# My 300-6 trys to run after i shut it off...



## bfraze99 (Sep 9, 2001)

I just got this truk an 82' F250 with the 300 in it when i test drove it everything was cool... It runs great LOTS of power.. I drove it home which was a little longer than my test drive and when i shut it of it still tried to run.. Something i should look for off the bat?? Before i go out and hit my head into the wall a few times and swear alot! Thanks guys!



Brandon


----------



## plowjockey (Dec 3, 2000)

This kind of problem usually is a result of one of several things. Either your timing is a little off, which is easily checked, or you have the idle set too high. Sometimes if the engine is running a little hot (did you check the temperature gauge?) this will also cause this reaction. One other thing could be that the fuel is of too low an octane rating. The problem is not the end of the world or even a reason to bang the proverbial head against the wall. The solution is most commonly a simple one.

Good luck

Bruce


----------



## 2401 (Feb 3, 2001)

Bruce is right about possible causes of the problem (often referred to as "run-on" or "dieseling", to add to that info I would suggest changing one thing at a time (eg, check & set timing, test it out, if that doesn't cure the problem check & set idle speed, test it out.....) so that you will know what the cause of the problem was.

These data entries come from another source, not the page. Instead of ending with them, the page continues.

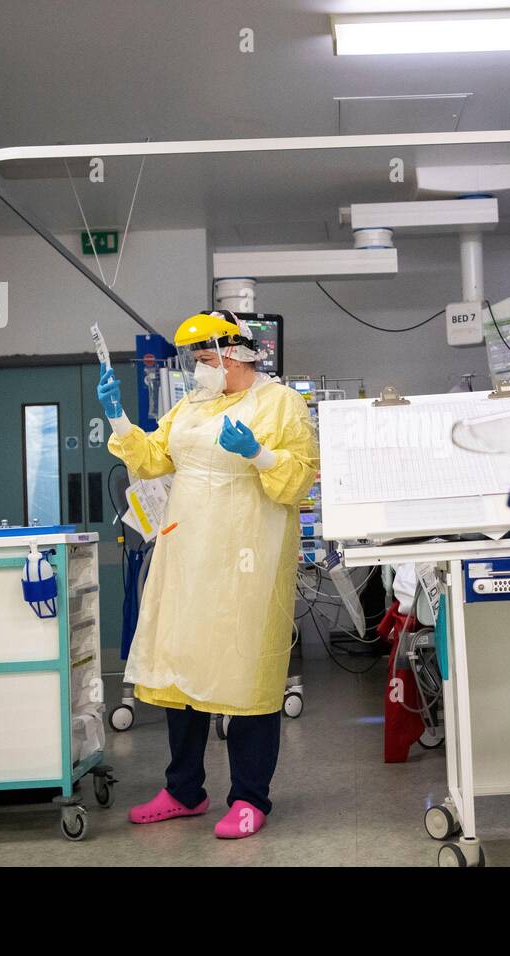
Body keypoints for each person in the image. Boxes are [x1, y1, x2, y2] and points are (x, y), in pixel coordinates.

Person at [98, 312, 318, 839]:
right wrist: (120, 420)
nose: (198, 370)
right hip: (187, 551)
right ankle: (183, 790)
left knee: (244, 671)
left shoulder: (280, 403)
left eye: (204, 359)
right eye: (194, 361)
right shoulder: (192, 404)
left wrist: (259, 454)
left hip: (248, 556)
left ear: (236, 354)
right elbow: (153, 459)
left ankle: (249, 797)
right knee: (184, 667)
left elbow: (300, 480)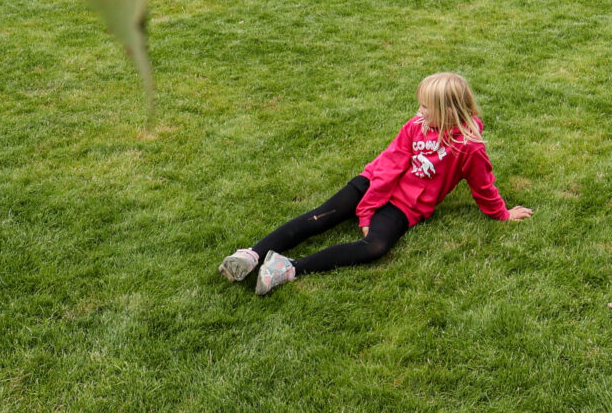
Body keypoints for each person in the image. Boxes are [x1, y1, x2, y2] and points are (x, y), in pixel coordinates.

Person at [220, 72, 529, 295]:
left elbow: (483, 185)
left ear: (449, 112)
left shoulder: (469, 148)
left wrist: (501, 213)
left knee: (375, 247)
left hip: (406, 207)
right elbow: (390, 167)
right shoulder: (415, 127)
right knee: (322, 215)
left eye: (425, 107)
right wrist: (366, 212)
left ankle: (287, 268)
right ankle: (252, 255)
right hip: (374, 181)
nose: (417, 113)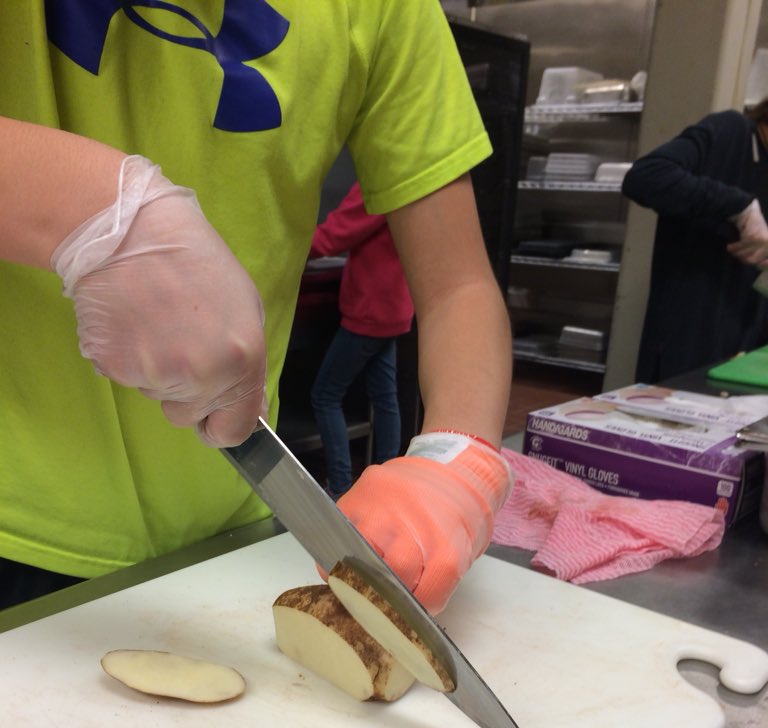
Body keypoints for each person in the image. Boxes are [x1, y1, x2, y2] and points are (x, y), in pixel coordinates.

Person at [0, 2, 513, 617]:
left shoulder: (387, 9)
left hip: (239, 524)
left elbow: (459, 286)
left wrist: (456, 469)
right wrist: (79, 203)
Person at [622, 101, 768, 382]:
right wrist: (739, 207)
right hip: (687, 335)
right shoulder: (731, 132)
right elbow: (644, 177)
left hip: (743, 346)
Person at [308, 180, 411, 500]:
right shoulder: (405, 182)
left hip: (369, 310)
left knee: (325, 395)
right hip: (393, 308)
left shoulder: (374, 185)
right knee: (385, 399)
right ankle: (388, 486)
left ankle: (340, 487)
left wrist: (279, 247)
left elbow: (330, 238)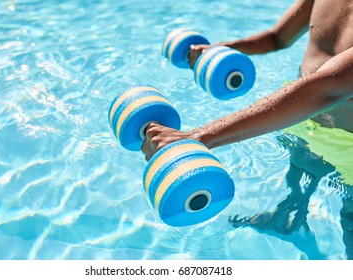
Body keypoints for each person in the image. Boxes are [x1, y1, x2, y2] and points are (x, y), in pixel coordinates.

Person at [142, 0, 353, 259]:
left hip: (347, 145)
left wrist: (196, 137)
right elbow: (276, 38)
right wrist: (222, 50)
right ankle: (286, 221)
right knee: (298, 180)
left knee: (349, 221)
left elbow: (325, 90)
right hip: (298, 116)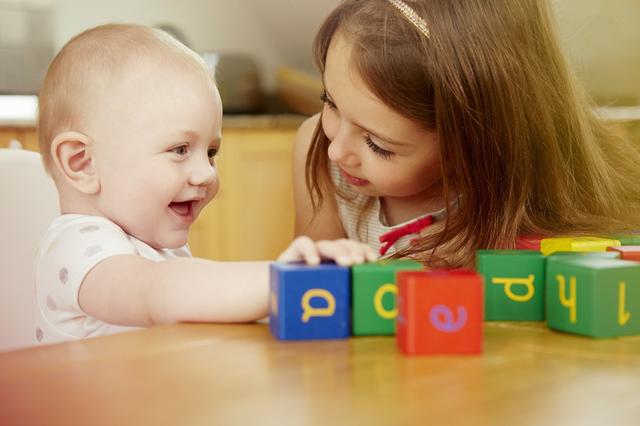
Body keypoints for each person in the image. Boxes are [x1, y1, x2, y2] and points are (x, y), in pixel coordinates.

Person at [34, 24, 376, 344]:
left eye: (211, 152)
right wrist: (284, 280)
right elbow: (159, 293)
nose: (207, 174)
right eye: (180, 150)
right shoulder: (77, 247)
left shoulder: (151, 247)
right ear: (82, 162)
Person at [293, 0, 640, 269]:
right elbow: (313, 287)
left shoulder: (548, 195)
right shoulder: (319, 151)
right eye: (331, 103)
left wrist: (480, 266)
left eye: (377, 145)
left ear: (473, 144)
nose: (337, 151)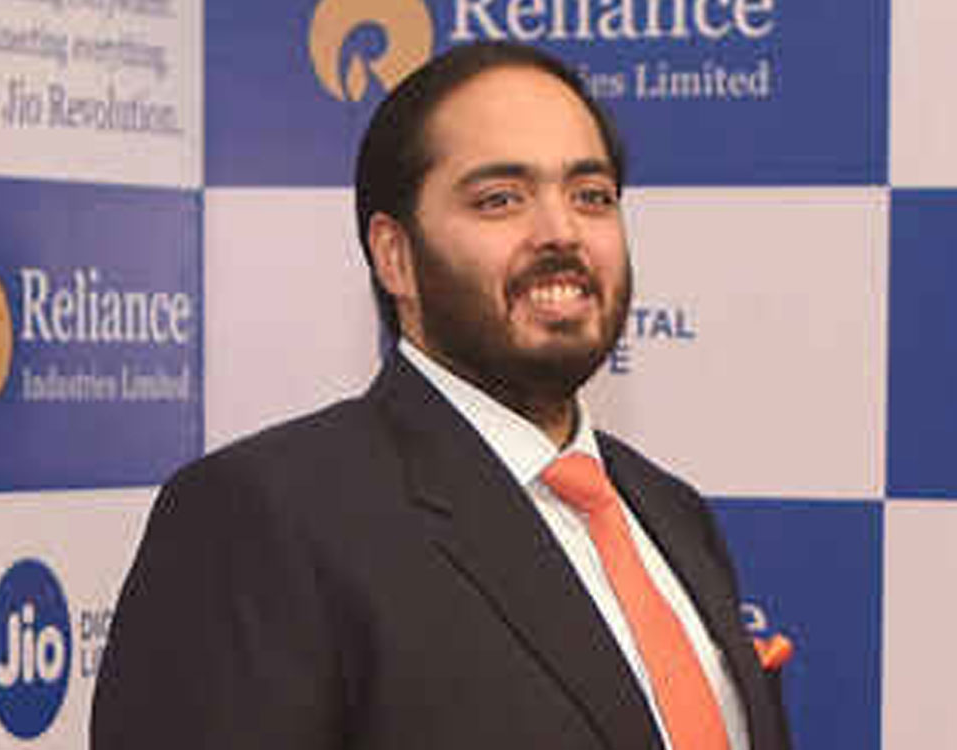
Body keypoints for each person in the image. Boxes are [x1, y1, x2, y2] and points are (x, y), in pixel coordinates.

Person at [92, 41, 792, 750]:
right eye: (500, 201)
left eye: (591, 196)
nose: (561, 233)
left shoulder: (670, 512)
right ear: (395, 257)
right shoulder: (262, 521)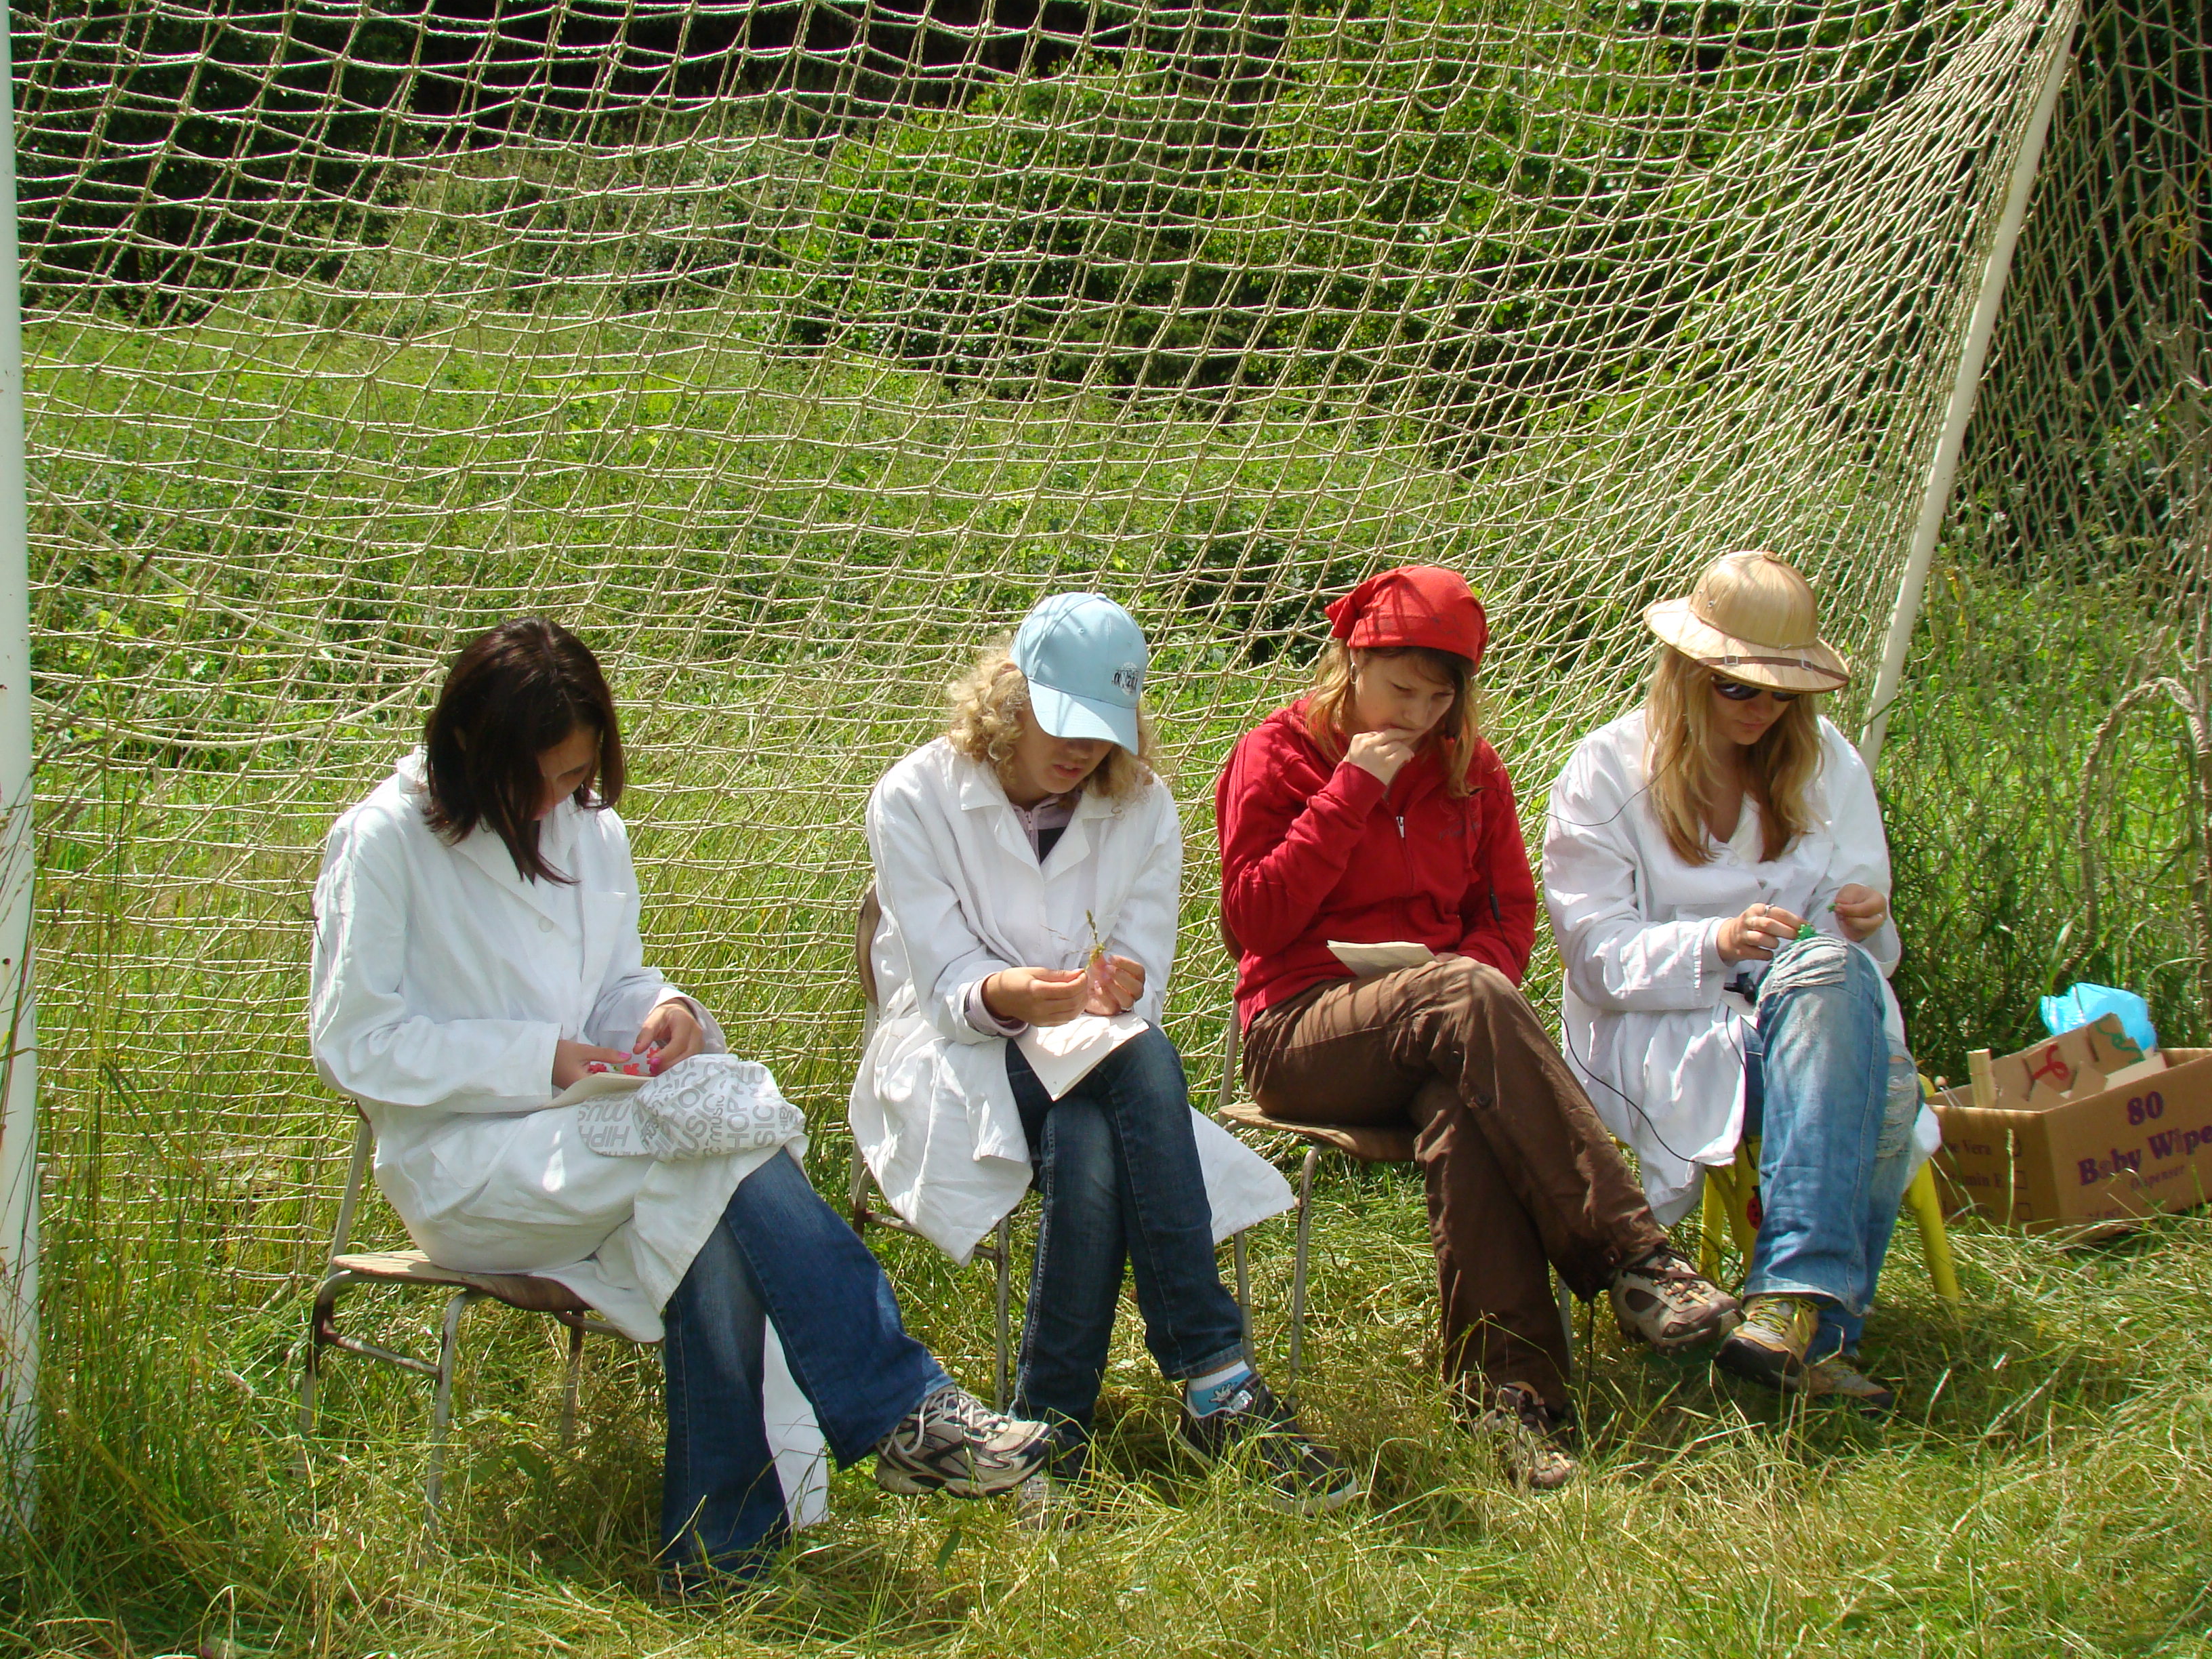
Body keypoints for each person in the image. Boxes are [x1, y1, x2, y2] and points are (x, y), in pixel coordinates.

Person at [309, 617, 1052, 1589]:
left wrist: (665, 1013)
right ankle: (900, 1409)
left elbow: (613, 980)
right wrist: (540, 1060)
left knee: (711, 1170)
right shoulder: (384, 841)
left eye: (579, 776)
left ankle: (720, 1557)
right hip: (466, 1167)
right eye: (540, 780)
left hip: (589, 1139)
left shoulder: (588, 828)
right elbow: (355, 1043)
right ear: (468, 748)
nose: (560, 802)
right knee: (716, 1147)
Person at [1214, 565, 1740, 1490]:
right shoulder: (1278, 753)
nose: (1418, 716)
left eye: (1439, 697)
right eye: (1399, 690)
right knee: (1462, 996)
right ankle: (1635, 1257)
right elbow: (1251, 922)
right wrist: (1351, 791)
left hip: (1442, 1030)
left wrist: (1462, 979)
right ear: (1350, 663)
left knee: (1466, 1104)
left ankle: (1510, 1403)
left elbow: (1508, 921)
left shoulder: (1472, 768)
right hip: (1300, 1032)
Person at [850, 592, 1356, 1520]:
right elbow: (941, 983)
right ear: (1011, 696)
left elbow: (1141, 969)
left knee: (1091, 1132)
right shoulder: (915, 796)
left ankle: (1048, 1438)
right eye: (1065, 721)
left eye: (1104, 728)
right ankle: (1216, 1379)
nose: (1085, 750)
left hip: (1093, 1054)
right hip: (951, 1051)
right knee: (1133, 1067)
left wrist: (1118, 988)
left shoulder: (1144, 804)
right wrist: (1011, 994)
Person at [1542, 552, 1936, 1411]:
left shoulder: (1827, 764)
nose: (1762, 710)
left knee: (1831, 973)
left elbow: (1858, 942)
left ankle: (1787, 1309)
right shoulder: (1607, 769)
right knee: (1887, 1089)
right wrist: (1717, 942)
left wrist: (1864, 919)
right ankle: (1814, 1328)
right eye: (1738, 688)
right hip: (1658, 1022)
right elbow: (1596, 956)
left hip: (1810, 1010)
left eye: (1784, 694)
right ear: (1685, 673)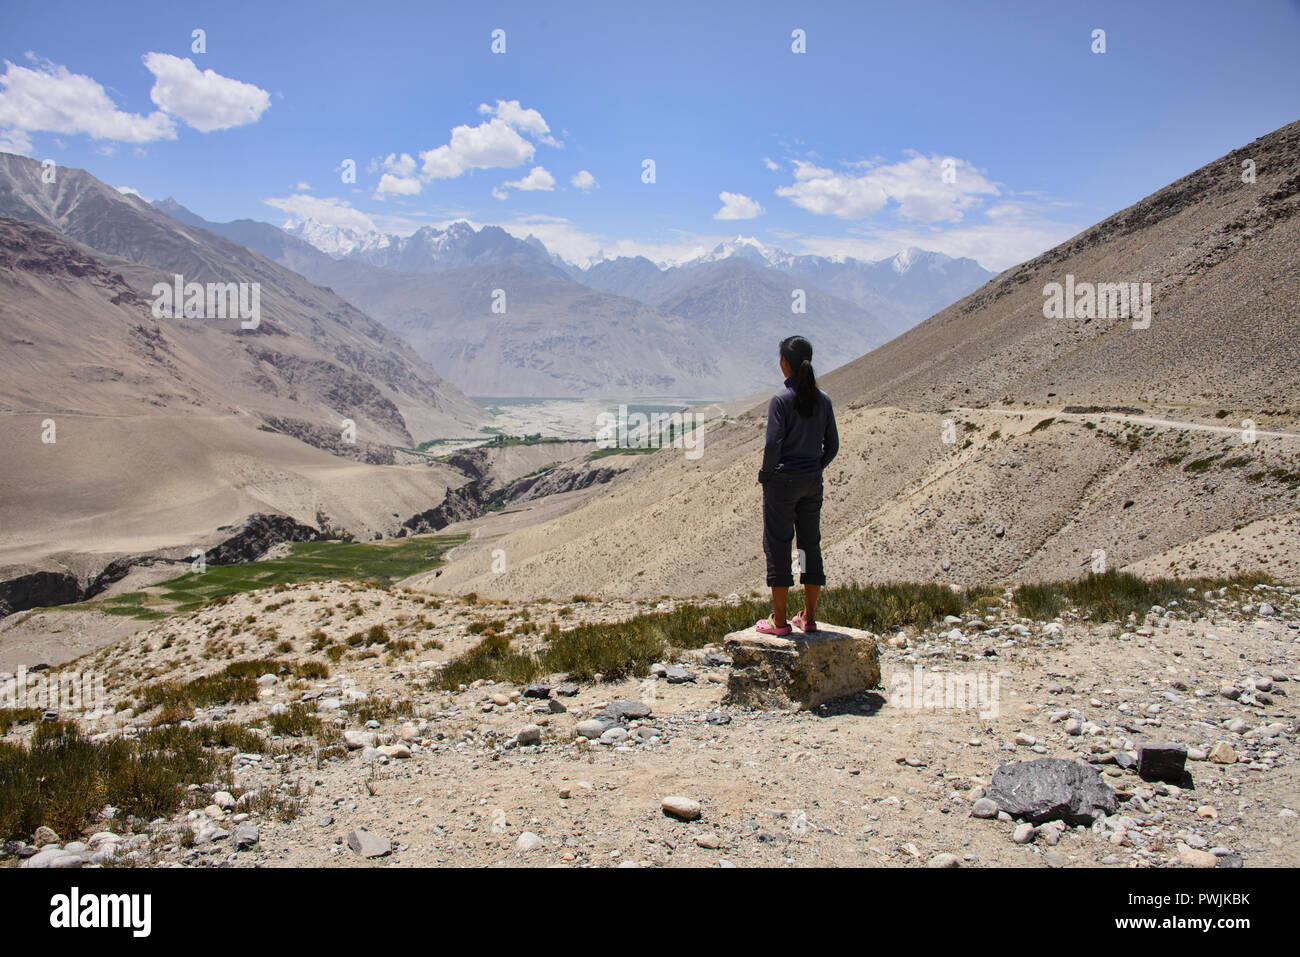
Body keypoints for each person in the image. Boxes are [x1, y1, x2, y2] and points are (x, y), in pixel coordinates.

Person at [755, 335, 839, 636]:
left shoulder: (780, 400)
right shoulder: (824, 400)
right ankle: (810, 617)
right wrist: (814, 468)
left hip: (782, 485)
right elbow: (833, 446)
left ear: (784, 364)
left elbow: (773, 443)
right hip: (811, 484)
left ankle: (779, 622)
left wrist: (767, 474)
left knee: (778, 545)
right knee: (809, 545)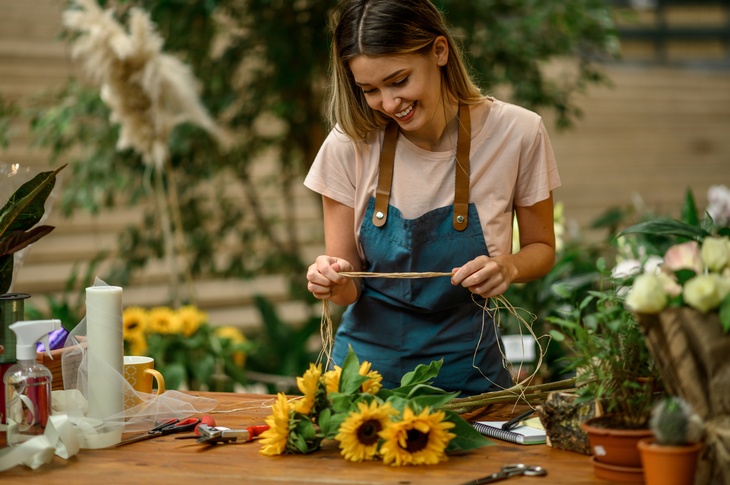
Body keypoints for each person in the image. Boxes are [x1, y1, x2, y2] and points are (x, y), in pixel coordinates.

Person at [304, 0, 560, 396]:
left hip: (471, 374)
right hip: (362, 382)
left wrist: (507, 267)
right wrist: (330, 278)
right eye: (370, 90)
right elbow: (348, 287)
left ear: (439, 51)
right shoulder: (348, 143)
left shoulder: (519, 133)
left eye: (399, 80)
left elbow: (542, 248)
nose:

If you change everything and the problem goes away, that's good - but you won't know for sure what the cause was in the first place.

Also, get the problem dealt with ASAP, because run-on like that is hard on an engine.


----------



## bfraze99 (Sep 9, 2001)

Thanks guys i was thinking about the timing being advanced to far... ill check it out... The temp was fine... on the guage, but then who knows... it has a new thermostat and sender in it... guess ill have to get a new guage just to make sure.. thanks guys. Also mabey i have another question tho... I have a 92 ranger with the 2.3L 8 spark plugs... eshh... well anyways, It surges when im excellerating, thought mabey it was the clutch starting to slip... took it to the tranny man he said no... needs a tune up. so changed plugs and wires... runs much better but i still get a surging when i excellerate.. other than that she idles smooth and starts great. and runs down the read good... could it be a clogged fuel filter mabey... guess i chould change it anyways... 80000 miles on it.

Thanks for you info.

Brandon


----------



## plowjockey (Dec 3, 2000)

Brandon

If you either run it low on gas a lot or buy from real cut-rate places it will sometimes clog them up. At 80,000 sometimes they are just starting to deteriorate. (the fuel filter that is)

Bruce


----------



## Toecutter (Sep 23, 2001)

*8 plugs ona 2.3*

Ahhh yes, Ford and their little ways of rigging up an emissions system....

My little sisters Boyfriend had a late 80's Ranger with a 2.3....couldn't figure why it had 2 sets of plugs...finally found that it was an emmissions thing.....

Something extra to spend money on....

Phil


----------



## John DiMartino (Jan 22, 2000)

Brandon,Bruce,and the others already gave you the right advice,the only thing id like to add is I have seen carbon build up cause run on,the hot spots in the combustion chamber glow,and act as a spark plug after you shut it down.If the other things dont cure it,try some top engine cleaner,I like seafoam the best,but any brand should work,id use it a few times,see if it improves.Water injection is another option,it will clean the chambers spotless over time,good luck.


----------



## plowjockey (Dec 3, 2000)

Now there's a real "spark" of a thought. John, I'm impressed I never even would have thought about the carbon doing that but it sure makes sense.

Bruce


----------



## Toecutter (Sep 23, 2001)

*SEAFOAM!!!!*

Yes! Definitely use the Seafoam....It really improves on your emissions too if you have testing in your state....

Good Luck!
Phil


----------



## John DiMartino (Jan 22, 2000)

Plow Jockey,I have heard motors run,that i thought were junk,sounded like a rod bearing went out,it was carbon knock,carbon gets so bad the carbon on the head hits the piston wheile its running.Talk about high compression.Carbon problems creap up slowly,they are hard to trace because of that,The 300 I 6 sounds like it has carbon build up to me,but it may just be idling to high.


----------